OCI has some benefits over other systems, namely that tiered caching/pull-through is already pretty battle-tested as is signing etc, beating more naive distribution methods for reliability, performance and trust.
If combined with eStargz or zstd::chunked it's also pretty nice for distributed systems as long as you can slice things up into files in such a way that not every machine needs to pull the full model weights.
Failing that there are P2P distribution mechanisms for OCI (Dragonfly etc) that can lessen the burden without resorting to DIY on Bittorrent or similar.
(I ended up developing an alternative pull mechanism, which is described in https://outerbounds.com/blog/faster-cloud-compute though note that the article is a bit light on the technical details)
I don't have any perf numbers I can share but I can say we see ~30% compression with eStargz which is already a small win atleast heh.
Soon (end of May, according to the current roadmap) this feature will also be available with the Docker Engine (so not only as part of Docker Desktop).
As a reminder, Docker Engine is the Community Edition, Open Source and free for everyone.
This comment kind of makes it sound like maybe you can run Docker Engine directly on these operating systems (MacOS, Windows, etc.), is that the case?
You were always able to manually install Docker CE within WSL2 on Windows. But if you want to have an integrated Docker experience on the Windows host, you need to use Docker Desktop, which will ship it's own Linux VM and performs the transparent integration with the Windows host.
This is fully independent of the Docker Model Runner feature thought :)
For the end user, it would be one less deployment headache to worry about: not having to package ollama + the model into docker containers for deployment. Also a more standardized deployment for hardware accelerated models across platforms.
It's fine to disagree of course, but we envision Docker as a tool that has a higher abstraction level than just container management. That's why having a new domain-specific command (that also uses domain-specific technology that is independent from containers, at least on some platform targets) is a cohesive design choice from our perspective.
Seems fair to raise 1bn at a valuation of 100bn. (Might roll the funds over into pitching Kubernetes, but with Ai next month)
The existing stack - a server and model file - works just fine. There doesn’t seem to be a need to jam an abstraction layer in there. The core problem docker solves just isn’t there
We are not packaging models as Docker images, since indeed that is the wrong fit and comes with all kinds of technical problems. It also feels wrong to pure package data (which models are) into an image, which generally expects to be a runnable artifact.
That's why we decided to use OCI Artifacts, and specify our own OCI Artifact subset that is better suited for the use case. The spec and implementation is OSS, you can check it out here: https://github.com/docker/model-spec
There is at least one benefit. I'd be interested to see what their security model is.

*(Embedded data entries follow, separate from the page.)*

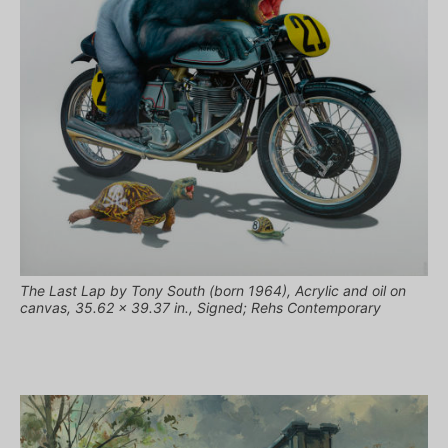
The Last Lap by Tony South (born 1964), Acrylic and oil on
canvas, 35.62 x 39.37 in., Signed; Rehs Contemporary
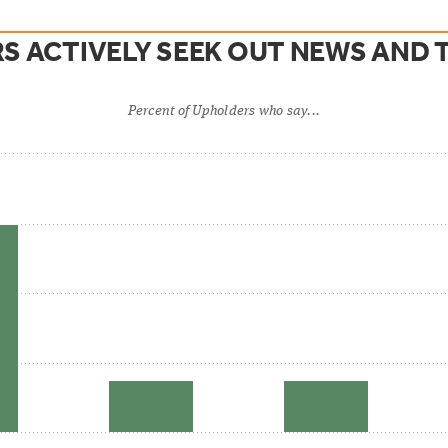
S ACTIVELY SEEK OUT NEWS AND T
Percent of Upholders who say...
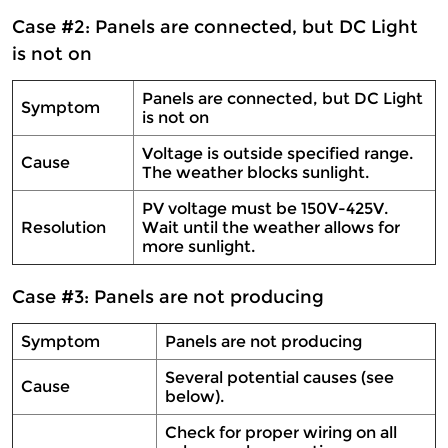
Case #2: Panels are connected, but DC Light
is not on
Panels are connected, but DC Light
Symptom
is not on
Voltage is outside specified range.
Cause
The weather blocks sunlight.
PV voltage must be 150V-425V.
Resolution
Wait until the weather allows for
more sunlight.
Case #3: Panels are not producing
Symptom
Panels are not producing
Several potential causes (see
Cause
below).
Check for proper wiring on all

There are currently very good uses for this and likely going to be more. There are increasing numbers of large generative AI models used in technical design work (e.g., semiconductor rules based design/validation, EUV mask design, design optimization). Many/most don't need to run all the time. Some have licensing that is based on length of time running, credits, etc. Some are just huge and intensive, but not run very often in the design glow. Many are run on the cloud but industrial customers are remiss to run them on someone else's cloud
Being able to have my GPU cluster/data center be running a ton of different and smaller models during the day or early in the design, and then be turned over to a full CFD or validation run as your office staff goes home seems to be to be useful. Especially if you are in anyway getting billed by your vendor based on run time or similar. It can mean a more flexible hardware investment. The use casae here is going to be Formula 1 teams, silicon vendors, etc. - not pure tech companies.
We decided to start with Apple silicon Macs, because they provide one of the worst experiences of running LLMs in a containerized form, while at the same time having very capable hardware, so it felt like a very sad situation for Mac users (because of the lack of GPU access within containers).
And of course we understand who our users are, so believe me when I say, macOS users on Apple silicon make up a significant portion of our user case, else we would not have started with it.
In production environments on Docker CE, you can already mount the GPUs, so while the UX is not great, it is not a blocker.
However, we have first class support for Docker Model Runner within Docker CE on our roadmap and we hope it comes sooner rather than later ;) It will also be purely OSS, so no worries there.